▸ DOCUMENT TEXT:
<<<<

How to Record a Phone Call on iPhone & Android (2026)

⚠️ Legal Disclaimer

This article is for informational purposes only and does not constitute legal advice. Phone recording laws vary by jurisdiction. In the US, 11 states require all-party consent. In the EU, GDPR applies. Consult a lawyer before recording any call you're unsure about.

The first time I needed to record a phone call, I was on an iPhone 12 and I assumed there was a button for it somewhere. There wasn't. I spent forty minutes downloading three different apps, two of which wanted $10 a month, and the third played a loud beep every ten seconds that the other person could hear. The call was with a vendor who'd promised a refund and I wanted it on record. I ended up putting the call on speakerphone and recording with a second phone's voice memo app like an animal. It worked. Barely.

Things are better now. iOS 18 finally added native call recording in 2024. Android has had it for years on some devices. But the legal stuff — that hasn't gotten simpler. If anything, it's more confusing because people assume "there's an app for it" means "it's legal." It doesn't. Recording a call without consent in the wrong state can be a crime. So before we get into the how, we need to talk about the whether.

This guide covers how to record a phone call on iPhone and Android, the legal landscape you need to navigate, and what to do with the recording once you have it — including turning it into text.

>>>>

▸ PROVIDED RECORDS:
<<<<

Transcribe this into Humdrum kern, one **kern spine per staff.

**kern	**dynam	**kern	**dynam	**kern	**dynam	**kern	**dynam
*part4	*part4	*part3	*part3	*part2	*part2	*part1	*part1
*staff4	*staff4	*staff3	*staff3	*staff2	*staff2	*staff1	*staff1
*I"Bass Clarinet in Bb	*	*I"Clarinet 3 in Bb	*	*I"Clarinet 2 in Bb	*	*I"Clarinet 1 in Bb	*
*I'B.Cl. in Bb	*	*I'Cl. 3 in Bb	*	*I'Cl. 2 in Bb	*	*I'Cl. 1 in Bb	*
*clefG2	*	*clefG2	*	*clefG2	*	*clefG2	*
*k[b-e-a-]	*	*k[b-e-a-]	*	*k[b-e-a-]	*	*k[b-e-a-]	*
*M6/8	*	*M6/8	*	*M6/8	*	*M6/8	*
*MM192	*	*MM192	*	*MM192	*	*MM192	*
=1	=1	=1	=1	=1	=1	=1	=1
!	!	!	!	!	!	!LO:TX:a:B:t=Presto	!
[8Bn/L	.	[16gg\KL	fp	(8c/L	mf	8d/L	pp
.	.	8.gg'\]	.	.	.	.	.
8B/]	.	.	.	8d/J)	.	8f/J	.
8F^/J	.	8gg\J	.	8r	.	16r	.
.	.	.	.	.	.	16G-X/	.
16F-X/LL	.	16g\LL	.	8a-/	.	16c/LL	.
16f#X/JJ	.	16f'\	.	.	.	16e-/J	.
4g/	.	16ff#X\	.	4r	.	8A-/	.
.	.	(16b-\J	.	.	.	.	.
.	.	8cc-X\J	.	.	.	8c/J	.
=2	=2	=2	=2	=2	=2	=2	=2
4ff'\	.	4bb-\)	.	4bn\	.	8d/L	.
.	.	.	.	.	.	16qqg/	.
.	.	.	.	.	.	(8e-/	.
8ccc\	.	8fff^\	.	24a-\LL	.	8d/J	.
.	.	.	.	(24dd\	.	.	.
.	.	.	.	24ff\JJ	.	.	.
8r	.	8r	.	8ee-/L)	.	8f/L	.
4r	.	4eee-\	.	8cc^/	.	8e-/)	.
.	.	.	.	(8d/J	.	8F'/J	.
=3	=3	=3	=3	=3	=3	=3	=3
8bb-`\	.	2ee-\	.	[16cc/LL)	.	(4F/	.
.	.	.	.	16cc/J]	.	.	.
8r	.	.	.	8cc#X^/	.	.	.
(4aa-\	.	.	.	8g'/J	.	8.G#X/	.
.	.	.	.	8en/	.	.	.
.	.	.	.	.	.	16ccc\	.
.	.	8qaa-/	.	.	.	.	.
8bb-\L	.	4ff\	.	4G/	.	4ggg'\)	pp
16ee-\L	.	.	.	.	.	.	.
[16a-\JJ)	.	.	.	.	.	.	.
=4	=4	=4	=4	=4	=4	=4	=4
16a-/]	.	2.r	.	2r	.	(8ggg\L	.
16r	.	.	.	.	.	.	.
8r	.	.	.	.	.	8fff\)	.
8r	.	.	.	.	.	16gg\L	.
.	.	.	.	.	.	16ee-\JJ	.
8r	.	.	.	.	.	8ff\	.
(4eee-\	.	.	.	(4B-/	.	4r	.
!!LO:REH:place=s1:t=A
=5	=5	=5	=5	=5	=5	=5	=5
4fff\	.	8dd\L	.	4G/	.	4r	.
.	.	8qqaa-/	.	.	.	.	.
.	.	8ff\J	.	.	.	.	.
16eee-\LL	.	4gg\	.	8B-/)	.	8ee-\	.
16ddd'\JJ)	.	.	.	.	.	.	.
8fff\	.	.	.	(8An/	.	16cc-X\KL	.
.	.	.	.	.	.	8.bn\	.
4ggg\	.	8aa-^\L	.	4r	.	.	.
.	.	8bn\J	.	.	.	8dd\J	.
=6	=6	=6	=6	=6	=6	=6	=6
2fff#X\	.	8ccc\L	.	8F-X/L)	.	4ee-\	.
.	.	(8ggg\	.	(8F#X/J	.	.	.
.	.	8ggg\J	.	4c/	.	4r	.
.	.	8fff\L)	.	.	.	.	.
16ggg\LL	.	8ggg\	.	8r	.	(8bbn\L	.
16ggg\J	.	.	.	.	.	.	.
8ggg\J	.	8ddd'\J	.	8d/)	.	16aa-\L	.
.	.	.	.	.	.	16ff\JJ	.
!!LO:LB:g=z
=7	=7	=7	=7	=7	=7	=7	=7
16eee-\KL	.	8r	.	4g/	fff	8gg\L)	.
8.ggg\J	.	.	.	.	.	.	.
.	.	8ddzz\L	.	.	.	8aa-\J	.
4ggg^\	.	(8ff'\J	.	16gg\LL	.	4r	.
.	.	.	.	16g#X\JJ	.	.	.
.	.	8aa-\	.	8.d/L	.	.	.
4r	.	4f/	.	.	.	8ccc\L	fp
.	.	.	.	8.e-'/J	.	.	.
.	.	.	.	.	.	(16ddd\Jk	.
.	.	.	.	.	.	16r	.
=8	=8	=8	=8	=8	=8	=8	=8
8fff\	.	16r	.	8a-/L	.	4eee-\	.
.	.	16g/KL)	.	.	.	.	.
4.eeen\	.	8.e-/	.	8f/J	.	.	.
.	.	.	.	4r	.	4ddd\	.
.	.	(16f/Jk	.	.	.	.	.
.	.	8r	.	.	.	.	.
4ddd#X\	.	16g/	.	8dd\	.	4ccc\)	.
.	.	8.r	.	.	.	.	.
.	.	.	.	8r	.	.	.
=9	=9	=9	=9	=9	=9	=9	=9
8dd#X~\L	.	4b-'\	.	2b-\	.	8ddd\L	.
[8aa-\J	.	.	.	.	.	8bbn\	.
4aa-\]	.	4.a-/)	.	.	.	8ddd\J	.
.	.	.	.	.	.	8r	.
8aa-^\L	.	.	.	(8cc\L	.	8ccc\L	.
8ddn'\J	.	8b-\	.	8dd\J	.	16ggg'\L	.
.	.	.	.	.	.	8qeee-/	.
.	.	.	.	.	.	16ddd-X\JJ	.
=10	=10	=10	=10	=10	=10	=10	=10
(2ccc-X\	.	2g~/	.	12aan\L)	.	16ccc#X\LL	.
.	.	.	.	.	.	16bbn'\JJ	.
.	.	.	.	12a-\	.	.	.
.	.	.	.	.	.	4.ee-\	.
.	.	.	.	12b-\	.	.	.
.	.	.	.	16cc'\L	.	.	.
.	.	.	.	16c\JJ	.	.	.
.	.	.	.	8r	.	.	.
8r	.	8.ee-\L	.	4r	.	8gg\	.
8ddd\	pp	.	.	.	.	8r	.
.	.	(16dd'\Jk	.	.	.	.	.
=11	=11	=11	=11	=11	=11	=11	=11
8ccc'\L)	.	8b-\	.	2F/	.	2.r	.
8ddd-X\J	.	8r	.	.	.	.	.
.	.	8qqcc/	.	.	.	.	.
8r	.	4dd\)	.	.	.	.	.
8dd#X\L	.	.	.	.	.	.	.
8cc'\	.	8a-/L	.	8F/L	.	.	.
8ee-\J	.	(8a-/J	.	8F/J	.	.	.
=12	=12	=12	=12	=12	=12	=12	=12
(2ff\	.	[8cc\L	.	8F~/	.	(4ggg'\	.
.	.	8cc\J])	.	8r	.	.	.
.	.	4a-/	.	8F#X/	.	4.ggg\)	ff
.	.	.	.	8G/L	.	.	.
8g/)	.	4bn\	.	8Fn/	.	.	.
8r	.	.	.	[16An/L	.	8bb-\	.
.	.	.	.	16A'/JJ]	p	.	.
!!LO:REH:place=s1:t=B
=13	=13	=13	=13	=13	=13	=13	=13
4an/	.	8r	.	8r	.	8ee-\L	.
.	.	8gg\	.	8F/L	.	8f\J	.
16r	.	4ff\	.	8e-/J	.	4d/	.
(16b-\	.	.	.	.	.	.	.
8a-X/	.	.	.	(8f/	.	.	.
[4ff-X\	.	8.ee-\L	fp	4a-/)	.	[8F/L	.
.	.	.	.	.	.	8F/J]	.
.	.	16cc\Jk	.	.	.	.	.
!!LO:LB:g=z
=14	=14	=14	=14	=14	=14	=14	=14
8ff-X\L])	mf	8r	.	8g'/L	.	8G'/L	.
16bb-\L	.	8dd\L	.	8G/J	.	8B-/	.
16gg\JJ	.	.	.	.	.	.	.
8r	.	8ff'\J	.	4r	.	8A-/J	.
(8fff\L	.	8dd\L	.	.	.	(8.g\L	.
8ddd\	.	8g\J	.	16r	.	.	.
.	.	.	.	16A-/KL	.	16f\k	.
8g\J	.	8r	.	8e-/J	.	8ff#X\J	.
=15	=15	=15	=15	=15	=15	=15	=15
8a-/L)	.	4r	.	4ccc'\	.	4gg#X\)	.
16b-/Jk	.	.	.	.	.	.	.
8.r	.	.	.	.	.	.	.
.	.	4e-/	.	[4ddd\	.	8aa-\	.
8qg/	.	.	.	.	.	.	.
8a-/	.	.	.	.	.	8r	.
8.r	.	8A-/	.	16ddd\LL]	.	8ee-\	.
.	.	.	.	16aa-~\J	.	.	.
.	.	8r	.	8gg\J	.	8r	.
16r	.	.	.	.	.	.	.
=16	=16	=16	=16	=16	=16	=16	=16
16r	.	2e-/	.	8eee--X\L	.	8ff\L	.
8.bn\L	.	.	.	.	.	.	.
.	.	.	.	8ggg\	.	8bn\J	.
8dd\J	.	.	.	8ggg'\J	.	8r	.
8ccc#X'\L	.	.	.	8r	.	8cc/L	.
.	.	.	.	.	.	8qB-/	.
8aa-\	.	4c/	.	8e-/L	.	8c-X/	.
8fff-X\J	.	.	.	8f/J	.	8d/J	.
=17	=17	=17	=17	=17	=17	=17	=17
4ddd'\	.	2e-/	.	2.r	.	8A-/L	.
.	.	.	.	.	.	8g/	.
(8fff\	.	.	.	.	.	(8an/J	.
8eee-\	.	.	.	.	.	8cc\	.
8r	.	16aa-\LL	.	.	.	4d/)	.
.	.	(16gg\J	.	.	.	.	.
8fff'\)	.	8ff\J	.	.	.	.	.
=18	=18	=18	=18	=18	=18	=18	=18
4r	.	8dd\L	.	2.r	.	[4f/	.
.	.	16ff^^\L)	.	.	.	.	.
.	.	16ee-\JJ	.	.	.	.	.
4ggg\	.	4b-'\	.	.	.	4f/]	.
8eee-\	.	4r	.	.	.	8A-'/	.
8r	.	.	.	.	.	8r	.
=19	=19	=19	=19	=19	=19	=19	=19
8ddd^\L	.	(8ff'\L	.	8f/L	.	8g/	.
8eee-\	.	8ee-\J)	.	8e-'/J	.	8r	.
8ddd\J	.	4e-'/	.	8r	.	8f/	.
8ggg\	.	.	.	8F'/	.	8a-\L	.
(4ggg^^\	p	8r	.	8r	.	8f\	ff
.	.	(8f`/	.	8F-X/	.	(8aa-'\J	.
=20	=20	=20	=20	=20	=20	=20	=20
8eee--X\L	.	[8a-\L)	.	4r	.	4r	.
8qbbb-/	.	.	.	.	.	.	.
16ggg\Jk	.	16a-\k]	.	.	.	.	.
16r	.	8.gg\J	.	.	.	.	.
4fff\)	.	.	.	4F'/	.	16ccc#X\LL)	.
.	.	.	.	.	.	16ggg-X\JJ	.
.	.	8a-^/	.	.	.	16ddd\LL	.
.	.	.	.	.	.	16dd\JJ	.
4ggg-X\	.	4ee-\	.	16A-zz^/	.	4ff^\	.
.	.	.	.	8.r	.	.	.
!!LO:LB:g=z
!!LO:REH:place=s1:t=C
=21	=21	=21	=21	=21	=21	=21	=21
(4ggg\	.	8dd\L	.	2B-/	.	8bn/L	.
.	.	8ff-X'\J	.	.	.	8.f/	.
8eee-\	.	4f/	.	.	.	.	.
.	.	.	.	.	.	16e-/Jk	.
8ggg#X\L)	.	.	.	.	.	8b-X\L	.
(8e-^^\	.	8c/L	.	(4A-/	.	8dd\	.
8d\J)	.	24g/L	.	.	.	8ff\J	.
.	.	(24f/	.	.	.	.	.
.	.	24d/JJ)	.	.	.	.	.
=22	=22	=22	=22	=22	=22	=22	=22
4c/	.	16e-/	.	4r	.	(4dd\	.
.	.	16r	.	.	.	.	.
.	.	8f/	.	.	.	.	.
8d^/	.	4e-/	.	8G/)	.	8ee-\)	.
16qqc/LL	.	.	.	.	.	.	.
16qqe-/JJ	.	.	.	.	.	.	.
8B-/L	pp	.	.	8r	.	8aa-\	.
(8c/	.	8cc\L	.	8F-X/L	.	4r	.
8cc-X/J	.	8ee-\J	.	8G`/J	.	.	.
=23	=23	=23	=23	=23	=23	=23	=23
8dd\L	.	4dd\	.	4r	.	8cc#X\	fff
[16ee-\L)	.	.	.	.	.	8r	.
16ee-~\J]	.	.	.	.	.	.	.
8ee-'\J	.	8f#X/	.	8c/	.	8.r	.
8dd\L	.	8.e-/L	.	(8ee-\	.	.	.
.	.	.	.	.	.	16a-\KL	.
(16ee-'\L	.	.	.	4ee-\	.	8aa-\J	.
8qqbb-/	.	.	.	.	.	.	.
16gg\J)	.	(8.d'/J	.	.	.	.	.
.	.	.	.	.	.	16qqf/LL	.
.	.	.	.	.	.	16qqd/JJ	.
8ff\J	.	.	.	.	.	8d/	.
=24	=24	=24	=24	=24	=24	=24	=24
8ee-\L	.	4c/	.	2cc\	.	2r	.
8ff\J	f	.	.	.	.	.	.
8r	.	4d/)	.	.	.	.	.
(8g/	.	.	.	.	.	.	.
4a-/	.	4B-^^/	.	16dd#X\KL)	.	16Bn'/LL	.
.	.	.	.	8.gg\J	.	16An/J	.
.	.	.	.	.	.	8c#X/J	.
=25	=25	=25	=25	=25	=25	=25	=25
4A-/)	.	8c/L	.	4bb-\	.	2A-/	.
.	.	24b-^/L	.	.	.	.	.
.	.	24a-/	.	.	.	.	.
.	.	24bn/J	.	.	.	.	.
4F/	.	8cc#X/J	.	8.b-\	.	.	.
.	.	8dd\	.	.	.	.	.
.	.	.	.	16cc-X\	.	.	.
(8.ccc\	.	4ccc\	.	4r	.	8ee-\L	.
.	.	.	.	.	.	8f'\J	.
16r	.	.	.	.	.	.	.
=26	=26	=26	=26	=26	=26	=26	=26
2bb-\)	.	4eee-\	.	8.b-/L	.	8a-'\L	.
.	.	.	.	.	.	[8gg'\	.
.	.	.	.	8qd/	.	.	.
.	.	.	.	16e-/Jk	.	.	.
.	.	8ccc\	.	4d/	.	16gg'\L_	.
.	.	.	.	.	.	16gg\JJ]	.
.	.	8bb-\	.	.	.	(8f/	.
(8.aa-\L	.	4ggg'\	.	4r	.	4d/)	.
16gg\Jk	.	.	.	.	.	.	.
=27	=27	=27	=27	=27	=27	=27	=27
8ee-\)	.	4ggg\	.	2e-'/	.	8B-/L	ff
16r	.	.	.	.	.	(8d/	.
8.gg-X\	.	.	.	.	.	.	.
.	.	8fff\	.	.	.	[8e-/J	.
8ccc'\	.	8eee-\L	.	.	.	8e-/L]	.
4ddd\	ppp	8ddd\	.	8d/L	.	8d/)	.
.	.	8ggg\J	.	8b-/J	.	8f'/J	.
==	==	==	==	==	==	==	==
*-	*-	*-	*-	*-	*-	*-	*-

>>>>

▸ REQUEST A: In the article on recording phone calls, replace "vendor" with "contractor" and write out the part from "How to Record a Phone Call on" to "It worked. Barely.".
▸ REQUEST B:
Answer these from the article on recording phone calls:
(i) How many US states require all-party consent?
(ii) What phone was the writer using the first time a call needed recording?
(iii) In what year did iOS 18 add native call recording?
▸ REQUEST C: Write the next part of the article on recording phone calls.

▸ TASK RESULT A:
How to Record a Phone Call on iPhone & Android (2026)

⚠️ Legal Disclaimer

This article is for informational purposes only and does not constitute legal advice. Phone recording laws vary by jurisdiction. In the US, 11 states require all-party consent. In the EU, GDPR applies. Consult a lawyer before recording any call you're unsure about.

The first time I needed to record a phone call, I was on an iPhone 12 and I assumed there was a button for it somewhere. There wasn't. I spent forty minutes downloading three different apps, two of which wanted $10 a month, and the third played a loud beep every ten seconds that the other person could hear. The call was with a contractor who'd promised a refund and I wanted it on record. I ended up putting the call on speakerphone and recording with a second phone's voice memo app like an animal. It worked. Barely.

▸ TASK RESULT B:
(i) 11
(ii) An iPhone 12
(iii) 2024

▸ TASK RESULT C:
What's in this guide:

1. The legal stuff (read this first)

2. Recording on iPhone

3. Recording on Android

4. Turning recordings into text

5. FAQ

 

Legal data verified January 2025. Method comparisons based on testing across iPhone 15 and Pixel 8.

I'm putting this before the technical instructions for a reason. If you record a call illegally, it doesn't matter how good your app is. The recording is inadmissible in court, you could face criminal charges, and in some states the other party can sue you. The tech is the easy part. The law is the hard part.

US phone recording laws fall into two categories:

One-party consent (39 states). Only one person on the call needs to know about the recording. That person can be you. You don't have to tell the other party. This covers most of the country, including New York, Texas, Ohio, Georgia, and Colorado.

All-party consent (11 states + Washington DC). Everyone on the call must consent to being recorded. If you're in one of these states — or if the other person is — you need to tell them and get their okay before hitting record.

The list of all-party consent states, below. If you or the other person are in any of these, you need consent:

All-Party Consent States

Notes

California

Strictly enforced. Recording without consent is a criminal offense.

Connecticut

All-party consent for in-person and phone conversations.

Florida

Criminal penalty; civil lawsuits common.

Illinois

All-party consent. Has been litigated extensively.

Maryland

All-party consent. Notable case: State v. Wiretap.

Massachusetts

All-party consent. Criminal penalties apply.

Michigan

All-party consent (case law has created some ambiguity).

Montana

All-party consent. Requires notification of all parties.

Nevada

Technically one-party, but courts have treated it as all-party. Treat as all-party to be safe.

New Hampshire

All-party consent.

Pennsylvania

All-party consent. Strictly enforced.

Washington (DC)

All-party consent.

 

Outside the US: The EU's GDPR requires explicit consent before recording. Brazil's LGPD is similar. If you're recording a call with someone in another country, check that country's laws. When in doubt, ask.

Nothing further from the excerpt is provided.